Collected data
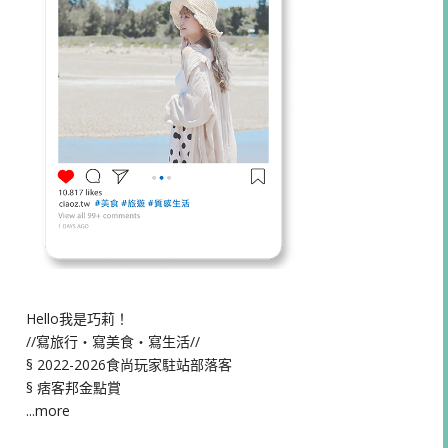
Hello我是巧莉！
//寫旅行・寫美食・寫生活//
§ 2022-2026食尚玩家駐站部落客
§ 痞客邦金點賞
...more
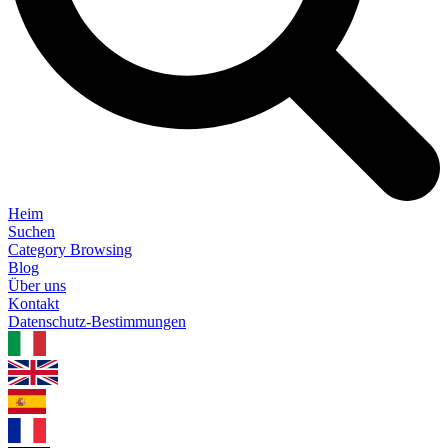
Heim
Suchen
Category Browsing
Blog
Über uns
Kontakt
Datenschutz-Bestimmungen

**TASK TO CARRY OUT:** Print the text lines from all the entries above character for character, leaving out the pictures.

**SOLUTION FOR THIS TASK:**
Hello我是巧莉！
//寫旅行・寫美食・寫生活//
§ 2022-2026食尚玩家駐站部落客
§ 痞客邦金點賞
...more
Heim
Suchen
Category Browsing
Blog
Über uns
Kontakt
Datenschutz-Bestimmungen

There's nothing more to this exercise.